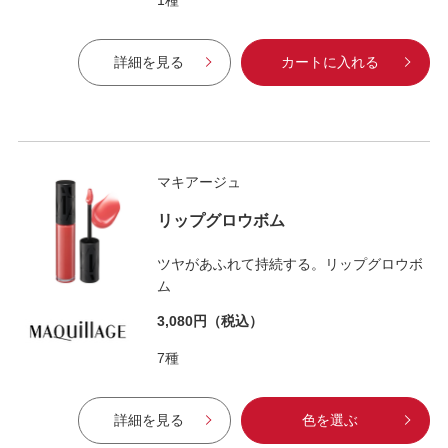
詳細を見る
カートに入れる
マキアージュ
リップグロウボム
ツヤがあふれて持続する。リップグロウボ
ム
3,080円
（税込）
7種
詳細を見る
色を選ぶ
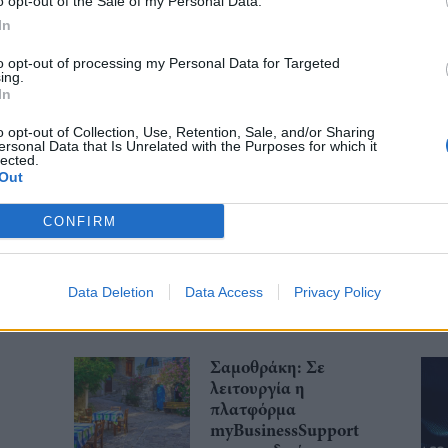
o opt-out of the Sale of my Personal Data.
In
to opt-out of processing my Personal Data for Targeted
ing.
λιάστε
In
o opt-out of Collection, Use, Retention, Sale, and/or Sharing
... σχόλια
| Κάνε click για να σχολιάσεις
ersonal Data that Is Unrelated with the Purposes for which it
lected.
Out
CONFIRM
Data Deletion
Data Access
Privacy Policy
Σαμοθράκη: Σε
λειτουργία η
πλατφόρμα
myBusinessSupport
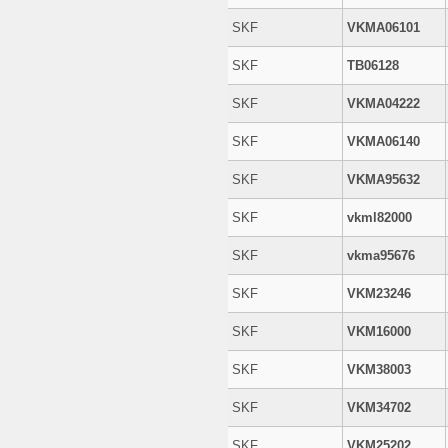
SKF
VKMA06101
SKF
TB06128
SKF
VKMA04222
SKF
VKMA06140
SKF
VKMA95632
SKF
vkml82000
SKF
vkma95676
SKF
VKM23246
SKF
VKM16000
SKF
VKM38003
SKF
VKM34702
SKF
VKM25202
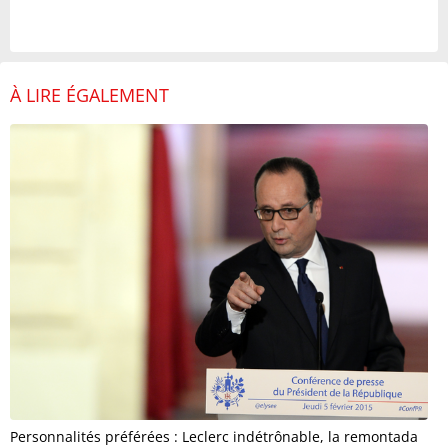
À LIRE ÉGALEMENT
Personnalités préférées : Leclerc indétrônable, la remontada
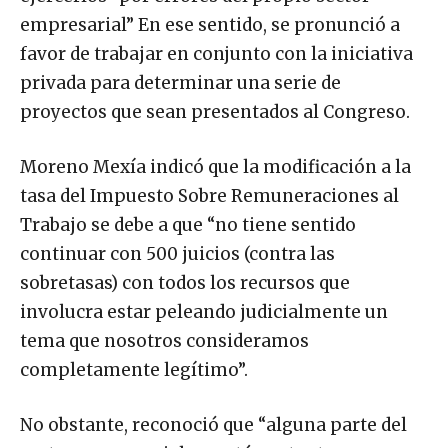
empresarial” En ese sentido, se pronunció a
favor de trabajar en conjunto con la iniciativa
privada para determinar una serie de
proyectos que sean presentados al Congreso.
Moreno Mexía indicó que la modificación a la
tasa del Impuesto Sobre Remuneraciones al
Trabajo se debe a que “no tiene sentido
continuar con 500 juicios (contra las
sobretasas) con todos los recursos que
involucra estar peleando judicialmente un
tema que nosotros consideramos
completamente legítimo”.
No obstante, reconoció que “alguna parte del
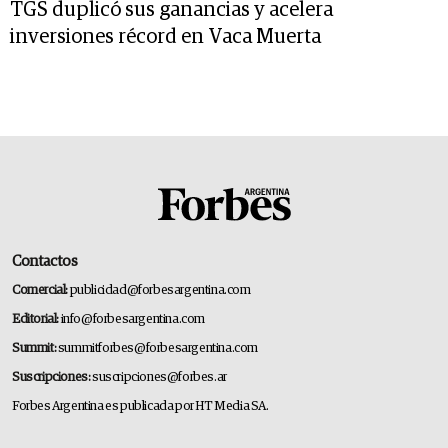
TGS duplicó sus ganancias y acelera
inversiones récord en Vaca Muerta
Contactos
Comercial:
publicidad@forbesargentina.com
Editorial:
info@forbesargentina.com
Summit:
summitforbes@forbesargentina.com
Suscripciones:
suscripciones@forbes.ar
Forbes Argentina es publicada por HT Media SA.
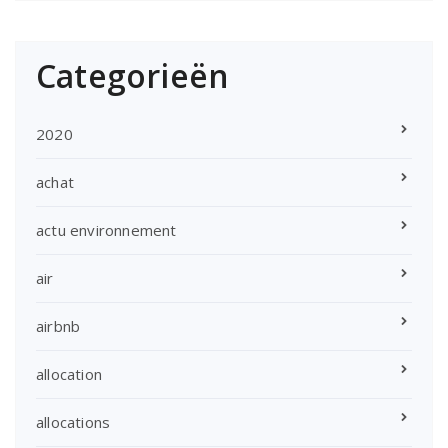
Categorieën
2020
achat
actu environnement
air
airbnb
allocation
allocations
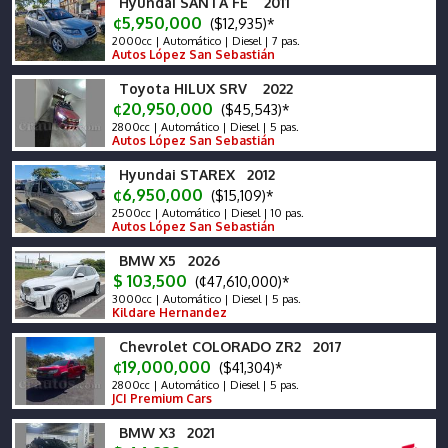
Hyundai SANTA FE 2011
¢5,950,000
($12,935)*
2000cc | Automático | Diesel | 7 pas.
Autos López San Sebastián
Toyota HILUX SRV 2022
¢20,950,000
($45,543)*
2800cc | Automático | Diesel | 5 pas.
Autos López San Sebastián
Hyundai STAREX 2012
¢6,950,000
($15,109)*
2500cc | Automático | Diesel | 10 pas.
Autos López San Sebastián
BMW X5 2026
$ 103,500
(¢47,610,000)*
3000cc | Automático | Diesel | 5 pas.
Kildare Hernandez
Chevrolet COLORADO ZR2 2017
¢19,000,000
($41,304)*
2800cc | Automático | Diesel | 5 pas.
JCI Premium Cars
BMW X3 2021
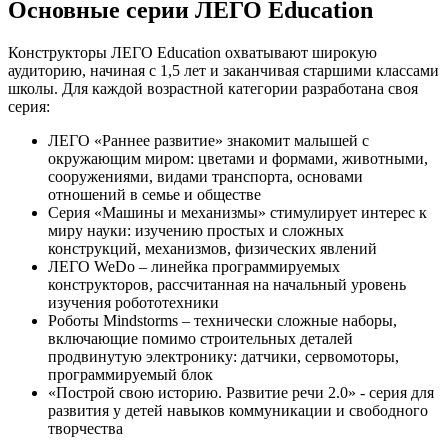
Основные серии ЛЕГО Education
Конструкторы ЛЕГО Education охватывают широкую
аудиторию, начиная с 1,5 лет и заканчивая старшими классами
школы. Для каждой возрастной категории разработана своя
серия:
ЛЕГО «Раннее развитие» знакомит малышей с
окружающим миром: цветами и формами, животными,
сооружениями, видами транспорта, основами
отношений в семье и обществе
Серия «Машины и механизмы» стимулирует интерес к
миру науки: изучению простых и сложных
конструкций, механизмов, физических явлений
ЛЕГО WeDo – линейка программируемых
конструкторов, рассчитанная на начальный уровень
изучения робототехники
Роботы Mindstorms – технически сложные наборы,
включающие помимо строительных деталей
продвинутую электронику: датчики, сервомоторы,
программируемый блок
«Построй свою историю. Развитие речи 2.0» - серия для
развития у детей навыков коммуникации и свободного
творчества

...

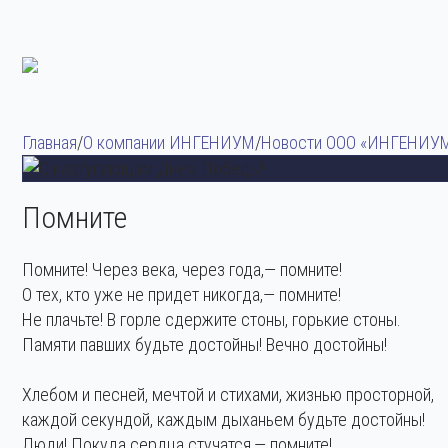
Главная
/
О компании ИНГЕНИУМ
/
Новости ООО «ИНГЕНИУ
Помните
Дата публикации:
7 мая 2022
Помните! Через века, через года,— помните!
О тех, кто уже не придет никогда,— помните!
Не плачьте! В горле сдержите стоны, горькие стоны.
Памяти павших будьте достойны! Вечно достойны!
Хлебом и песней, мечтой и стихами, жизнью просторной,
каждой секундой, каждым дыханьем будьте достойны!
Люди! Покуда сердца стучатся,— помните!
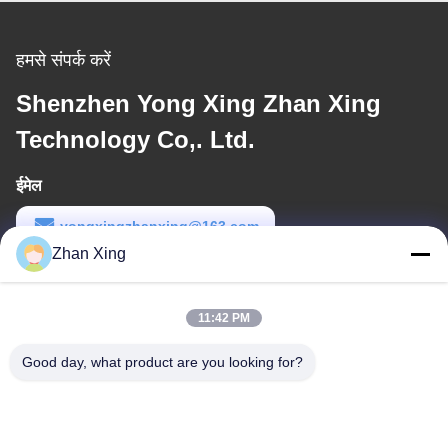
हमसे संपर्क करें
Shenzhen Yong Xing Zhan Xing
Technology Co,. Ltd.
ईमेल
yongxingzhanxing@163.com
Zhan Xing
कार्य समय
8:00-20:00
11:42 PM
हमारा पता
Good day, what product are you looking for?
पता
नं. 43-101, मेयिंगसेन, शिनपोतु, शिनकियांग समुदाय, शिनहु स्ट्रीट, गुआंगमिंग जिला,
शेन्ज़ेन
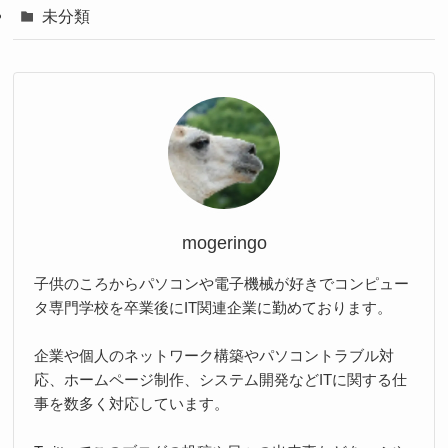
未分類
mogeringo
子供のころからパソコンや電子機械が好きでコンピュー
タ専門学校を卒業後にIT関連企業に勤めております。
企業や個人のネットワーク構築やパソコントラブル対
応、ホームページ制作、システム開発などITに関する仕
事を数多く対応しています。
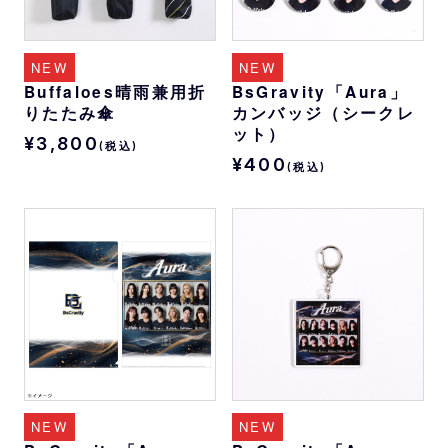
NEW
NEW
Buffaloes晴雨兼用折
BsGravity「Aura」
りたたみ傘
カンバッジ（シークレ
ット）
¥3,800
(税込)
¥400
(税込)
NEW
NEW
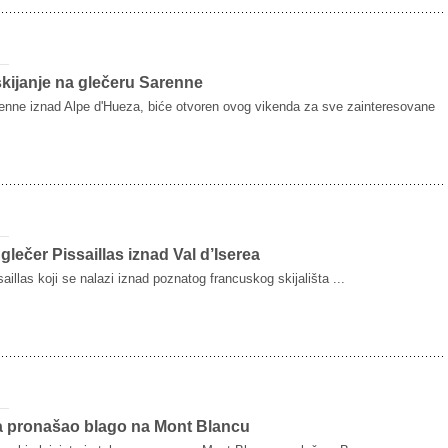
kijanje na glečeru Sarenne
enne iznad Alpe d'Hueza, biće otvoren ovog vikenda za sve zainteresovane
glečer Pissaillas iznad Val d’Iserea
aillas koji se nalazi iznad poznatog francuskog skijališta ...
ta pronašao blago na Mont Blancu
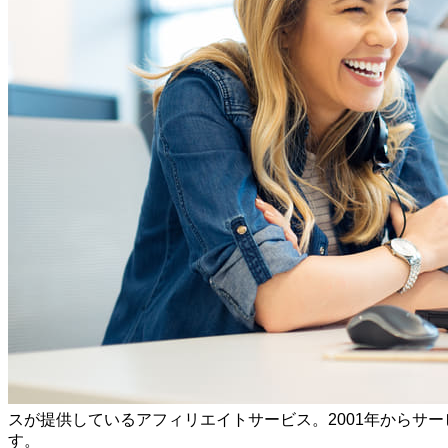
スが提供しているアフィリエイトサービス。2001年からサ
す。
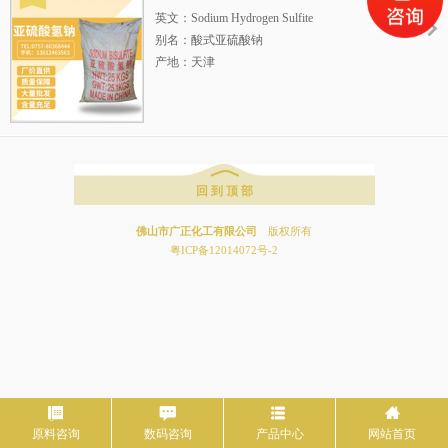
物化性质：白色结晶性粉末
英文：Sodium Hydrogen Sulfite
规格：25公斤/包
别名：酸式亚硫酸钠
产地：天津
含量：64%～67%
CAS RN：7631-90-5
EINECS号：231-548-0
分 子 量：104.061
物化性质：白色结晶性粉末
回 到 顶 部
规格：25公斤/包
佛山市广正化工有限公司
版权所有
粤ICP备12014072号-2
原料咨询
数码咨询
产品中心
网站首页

§ **How to complete this task**:
Tally up the lines holding the string "Sale" in the data above, and respond with nothing but the number.

§ **Output of the exercise**:
2